Terror de Estado: uma ferramenta ‘normal’

Manuel Raposo — 28 Novembro 2020

Mandantes e beneficiários de mais um crime.

Em Janeiro passado, o general iraniano Qassim Suleimani foi assassinado às ordens de Trump, com o aplauso e a cooperação de Israel. Ontem, um cientista iraniano, Mohsen Fakhrizadeh, especialista em energia nuclear, foi morto numa emboscada na região de Teerão. A longa experiência da CIA e da secreta israelita em assassinatos selectivos, a estreita cooperação entre Trump e Netanyahu, a cumplicidade entre os EUA, Israel e a Arábia Saudita, as ameaças e provocações constantes de todos eles ao Irão, a natureza da actividade de Fakhrizadeh — não deixam dúvidas sobre quem são os mandantes e os beneficiários do crime.

Alguns factos podem ajudar a perceber o filme.

Em 2018, numa intervenção televisiva, Netanyahu apontou a dedo Mohsen Fakhrizadeh como um dos alvos a abater por Israel (“Fixem o nome dele”, disse), acusando-o, gratuitamente, de estar à cabeça de um projecto iraniano para produzir armas nucleares.

Esta acusação, recorrente por parte de Israel, tem sido repetidamente desmentida pela Agência Internacional da Energia Atómica, encarregada de inspeccionar a produção de urânio e as centrais nucleares iranianas. Nunca a AIEA encontrou indícios de tal prática por parte do Irão nem de violação do tratado assinado em 2015 com os cinco membros permanentes do Conselho de Segurança da ONU (EUA, França, Reino Unido, China  Rússia) mais a Alemanha.

Como se sabe, o governo de Trump rompeu este acordo em 2018, voltando a impor sanções ao Irão numa acção convergente com os propósitos de Israel e da Arábia Saudita. Objectivo: abater a economia iraniana, levar a população à miséria e à revolta, criar base para um golpe de Estado, acabar com a independência do Irão, deixar campo livre a sauditas e israelitas como gendarmes dos EUA no Médio Oriente.

TAREFAS =
- A) Diz se cada afirmação está de acordo com o artigo sobre o terror de Estado, respondendo sim ou não e citando as palavras do artigo que o decidem. (i) Suleimani foi assassinado às ordens de Trump; (ii) a AIEA encontrou indícios de que o Irão violou o tratado de 2015; (iii) Netanyahu apontou Fakhrizadeh como alvo numa intervenção televisiva em 2018.
- B) Segundo o artigo sobre o terror de Estado, com que objetivo voltou o governo de Trump a impor sanções ao Irão?
- C) Prossegue o artigo sobre o terror de Estado a seguir ao seu último parágrafo.

REGISTOS DO CONJUNTO =

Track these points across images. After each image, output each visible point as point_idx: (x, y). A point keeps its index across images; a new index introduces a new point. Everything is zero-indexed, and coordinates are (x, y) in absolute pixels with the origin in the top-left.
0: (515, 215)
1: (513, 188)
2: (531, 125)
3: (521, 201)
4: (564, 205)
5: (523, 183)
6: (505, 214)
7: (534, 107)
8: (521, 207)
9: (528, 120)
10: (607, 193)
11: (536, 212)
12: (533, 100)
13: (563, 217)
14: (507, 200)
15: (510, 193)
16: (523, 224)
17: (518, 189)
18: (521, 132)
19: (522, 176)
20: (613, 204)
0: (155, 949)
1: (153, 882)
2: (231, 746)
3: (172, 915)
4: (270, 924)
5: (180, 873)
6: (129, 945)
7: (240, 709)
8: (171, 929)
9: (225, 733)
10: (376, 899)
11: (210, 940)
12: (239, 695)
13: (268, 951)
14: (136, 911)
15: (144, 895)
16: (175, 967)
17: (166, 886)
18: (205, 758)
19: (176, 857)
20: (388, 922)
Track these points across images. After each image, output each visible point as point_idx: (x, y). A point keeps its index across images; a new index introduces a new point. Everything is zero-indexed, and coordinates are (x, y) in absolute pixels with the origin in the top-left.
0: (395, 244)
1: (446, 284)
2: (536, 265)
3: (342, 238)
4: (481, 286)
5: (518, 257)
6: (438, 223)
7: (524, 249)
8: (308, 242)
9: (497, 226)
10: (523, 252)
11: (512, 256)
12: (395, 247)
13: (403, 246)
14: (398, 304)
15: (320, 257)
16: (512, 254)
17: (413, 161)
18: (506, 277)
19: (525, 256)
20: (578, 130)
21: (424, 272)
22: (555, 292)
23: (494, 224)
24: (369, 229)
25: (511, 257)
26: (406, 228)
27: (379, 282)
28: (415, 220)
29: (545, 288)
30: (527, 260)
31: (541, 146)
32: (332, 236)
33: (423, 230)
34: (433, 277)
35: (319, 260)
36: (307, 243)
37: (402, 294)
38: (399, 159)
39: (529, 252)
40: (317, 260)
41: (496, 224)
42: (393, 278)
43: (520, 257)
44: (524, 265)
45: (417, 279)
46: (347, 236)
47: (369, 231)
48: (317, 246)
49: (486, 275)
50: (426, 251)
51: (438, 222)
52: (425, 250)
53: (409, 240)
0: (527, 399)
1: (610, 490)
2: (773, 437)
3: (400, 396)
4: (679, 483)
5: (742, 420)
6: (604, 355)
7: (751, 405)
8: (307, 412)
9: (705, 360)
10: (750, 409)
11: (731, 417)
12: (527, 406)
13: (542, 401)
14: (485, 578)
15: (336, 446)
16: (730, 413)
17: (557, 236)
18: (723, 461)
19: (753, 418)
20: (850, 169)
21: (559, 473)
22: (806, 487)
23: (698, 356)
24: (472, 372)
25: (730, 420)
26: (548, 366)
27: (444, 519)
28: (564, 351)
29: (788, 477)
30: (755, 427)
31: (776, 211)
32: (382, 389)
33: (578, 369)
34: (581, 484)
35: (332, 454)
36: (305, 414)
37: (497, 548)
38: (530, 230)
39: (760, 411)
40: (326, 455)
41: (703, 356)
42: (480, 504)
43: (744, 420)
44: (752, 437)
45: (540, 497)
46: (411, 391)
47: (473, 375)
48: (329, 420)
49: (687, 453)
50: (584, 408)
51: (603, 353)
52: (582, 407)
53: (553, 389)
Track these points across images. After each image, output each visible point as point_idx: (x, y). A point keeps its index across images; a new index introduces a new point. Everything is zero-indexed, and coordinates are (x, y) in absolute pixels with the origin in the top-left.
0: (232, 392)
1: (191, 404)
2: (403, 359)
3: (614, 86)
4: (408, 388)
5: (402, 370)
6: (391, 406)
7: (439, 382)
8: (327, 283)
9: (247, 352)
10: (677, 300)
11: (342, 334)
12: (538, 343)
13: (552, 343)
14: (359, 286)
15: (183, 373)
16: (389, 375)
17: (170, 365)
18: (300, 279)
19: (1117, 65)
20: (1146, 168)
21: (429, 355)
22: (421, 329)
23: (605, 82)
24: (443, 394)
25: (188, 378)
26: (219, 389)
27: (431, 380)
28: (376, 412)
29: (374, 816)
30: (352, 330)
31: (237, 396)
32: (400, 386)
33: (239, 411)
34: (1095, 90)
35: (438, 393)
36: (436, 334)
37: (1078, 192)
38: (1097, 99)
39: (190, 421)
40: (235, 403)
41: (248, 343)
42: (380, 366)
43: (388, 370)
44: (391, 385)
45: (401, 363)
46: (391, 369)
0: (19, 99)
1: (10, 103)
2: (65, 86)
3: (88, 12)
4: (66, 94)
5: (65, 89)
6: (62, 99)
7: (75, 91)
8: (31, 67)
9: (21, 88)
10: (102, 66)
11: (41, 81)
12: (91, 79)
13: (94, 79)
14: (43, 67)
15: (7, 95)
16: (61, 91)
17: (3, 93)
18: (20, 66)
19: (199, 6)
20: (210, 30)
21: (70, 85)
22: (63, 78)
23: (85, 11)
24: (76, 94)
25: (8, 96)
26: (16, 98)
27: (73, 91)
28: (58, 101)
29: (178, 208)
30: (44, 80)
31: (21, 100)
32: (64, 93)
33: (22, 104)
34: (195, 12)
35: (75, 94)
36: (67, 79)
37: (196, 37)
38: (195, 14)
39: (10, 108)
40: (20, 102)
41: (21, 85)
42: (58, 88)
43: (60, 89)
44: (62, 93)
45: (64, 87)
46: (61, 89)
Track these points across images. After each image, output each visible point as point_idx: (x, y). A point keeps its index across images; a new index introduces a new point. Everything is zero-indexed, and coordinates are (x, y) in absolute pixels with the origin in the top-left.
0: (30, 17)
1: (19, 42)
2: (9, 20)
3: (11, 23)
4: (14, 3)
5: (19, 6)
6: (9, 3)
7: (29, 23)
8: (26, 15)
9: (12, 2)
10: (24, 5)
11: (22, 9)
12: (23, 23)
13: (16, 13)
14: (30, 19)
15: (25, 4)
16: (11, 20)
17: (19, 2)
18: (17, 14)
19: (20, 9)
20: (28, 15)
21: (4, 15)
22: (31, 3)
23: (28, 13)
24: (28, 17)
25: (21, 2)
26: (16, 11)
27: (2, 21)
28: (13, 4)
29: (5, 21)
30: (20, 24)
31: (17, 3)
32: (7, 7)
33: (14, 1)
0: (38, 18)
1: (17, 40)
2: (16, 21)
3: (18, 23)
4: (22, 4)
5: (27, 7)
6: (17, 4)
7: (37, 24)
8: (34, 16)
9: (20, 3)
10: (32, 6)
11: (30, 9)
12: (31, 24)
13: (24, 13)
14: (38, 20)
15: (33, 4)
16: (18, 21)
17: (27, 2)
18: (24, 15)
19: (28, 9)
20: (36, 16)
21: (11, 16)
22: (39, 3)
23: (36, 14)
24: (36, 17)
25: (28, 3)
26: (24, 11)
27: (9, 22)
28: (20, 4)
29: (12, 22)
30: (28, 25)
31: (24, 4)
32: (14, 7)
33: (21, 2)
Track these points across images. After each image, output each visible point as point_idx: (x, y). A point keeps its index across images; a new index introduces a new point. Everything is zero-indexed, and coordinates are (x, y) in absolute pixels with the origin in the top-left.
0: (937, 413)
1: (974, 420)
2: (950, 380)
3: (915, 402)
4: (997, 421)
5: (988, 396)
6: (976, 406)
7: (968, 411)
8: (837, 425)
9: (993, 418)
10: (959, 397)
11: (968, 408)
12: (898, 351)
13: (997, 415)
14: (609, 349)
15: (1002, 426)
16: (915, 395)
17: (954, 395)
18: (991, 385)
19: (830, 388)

RESPOSTAS =
- A)
(i) Sim: "o general iraniano Qassim Suleimani foi assassinado às ordens de Trump".
(ii) Não: "Nunca a AIEA encontrou indícios de tal prática por parte do Irão nem de violação do tratado assinado em 2015".
(iii) Sim: "Em 2018, numa intervenção televisiva, Netanyahu apontou a dedo Mohsen Fakhrizadeh como um dos alvos a abater por Israel".

- B) O objetivo era abater a economia iraniana e levar a população à miséria e à revolta, criando base para um golpe de Estado. Assim se acabaria com a independência do Irão e se deixaria campo livre a sauditas e israelitas como gendarmes dos EUA no Médio Oriente.

- C)
No fim de semana anterior ao assassinato de Fakhrizadeh, Mike Pompeo (o ainda secretário de Estado de Trump) teve um encontro na Arábia Saudita, na cidade de Neom, com o príncipe Mohamed Bin Salman — ele próprio especialista em assassinatos, como o do jornalista saudita Kashoggi, morto e esquartejado em Istambul. Juntou-se-lhes, em Neom, numa deslocação inicialmente mantida secreta, Benjamin Netanyahu, acompanhado do chefe da Mossad, a agência de espionagem israelita.

Só por ingenuidade se poderia pensar que o encontro não se destinou a acertar agulhas sobre a operação que matou Mohsen Fakhrizadeh.

Este crime segue-se a uma série de outros assassinatos de cientistas iranianos pelos serviços secretos de Israel. Segue-se também a actos de sabotagem contra instalações nucleares iranianas — como o que foi praticado em 2010 através do vírus informático Stuxnet, produzido em conjunto pelos serviços secretos norte-americanos e israelitas.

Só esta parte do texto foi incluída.